**Task details**
What lines of the data below hold the string "with"? Copy each one out.

**Material provided**
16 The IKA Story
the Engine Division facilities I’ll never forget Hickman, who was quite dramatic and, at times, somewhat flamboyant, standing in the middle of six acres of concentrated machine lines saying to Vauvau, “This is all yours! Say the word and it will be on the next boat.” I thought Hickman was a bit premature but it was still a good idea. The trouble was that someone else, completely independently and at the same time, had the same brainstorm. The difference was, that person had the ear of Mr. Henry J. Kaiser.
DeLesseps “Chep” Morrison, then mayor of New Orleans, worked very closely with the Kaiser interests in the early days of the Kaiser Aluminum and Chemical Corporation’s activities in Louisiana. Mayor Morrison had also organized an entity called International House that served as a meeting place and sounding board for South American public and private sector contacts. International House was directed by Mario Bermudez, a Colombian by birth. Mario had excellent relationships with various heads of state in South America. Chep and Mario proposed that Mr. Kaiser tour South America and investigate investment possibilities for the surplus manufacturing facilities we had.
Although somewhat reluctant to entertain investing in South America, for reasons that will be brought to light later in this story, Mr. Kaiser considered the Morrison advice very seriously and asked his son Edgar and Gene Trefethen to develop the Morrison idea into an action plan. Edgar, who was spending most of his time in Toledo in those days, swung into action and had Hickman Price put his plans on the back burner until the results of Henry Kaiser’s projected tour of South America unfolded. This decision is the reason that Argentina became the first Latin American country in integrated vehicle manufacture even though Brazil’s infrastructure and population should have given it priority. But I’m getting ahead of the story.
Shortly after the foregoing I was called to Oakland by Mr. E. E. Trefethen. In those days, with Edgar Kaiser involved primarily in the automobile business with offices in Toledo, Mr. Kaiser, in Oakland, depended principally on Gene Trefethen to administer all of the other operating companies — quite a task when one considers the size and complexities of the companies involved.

**Answer section**
DeLesseps “Chep” Morrison, then mayor of New Orleans, worked very closely with the Kaiser interests in the early days of the Kaiser Aluminum and Chemical Corporation’s activities in Louisiana. Mayor Morrison had also organized an entity called International House that served as a meeting place and sounding board for South American public and private sector contacts. International House was directed by Mario Bermudez, a Colombian by birth. Mario had excellent relationships with various heads of state in South America. Chep and Mario proposed that Mr. Kaiser tour South America and investigate investment possibilities for the surplus manufacturing facilities we had.
Shortly after the foregoing I was called to Oakland by Mr. E. E. Trefethen. In those days, with Edgar Kaiser involved primarily in the automobile business with offices in Toledo, Mr. Kaiser, in Oakland, depended principally on Gene Trefethen to administer all of the other operating companies — quite a task when one considers the size and complexities of the companies involved.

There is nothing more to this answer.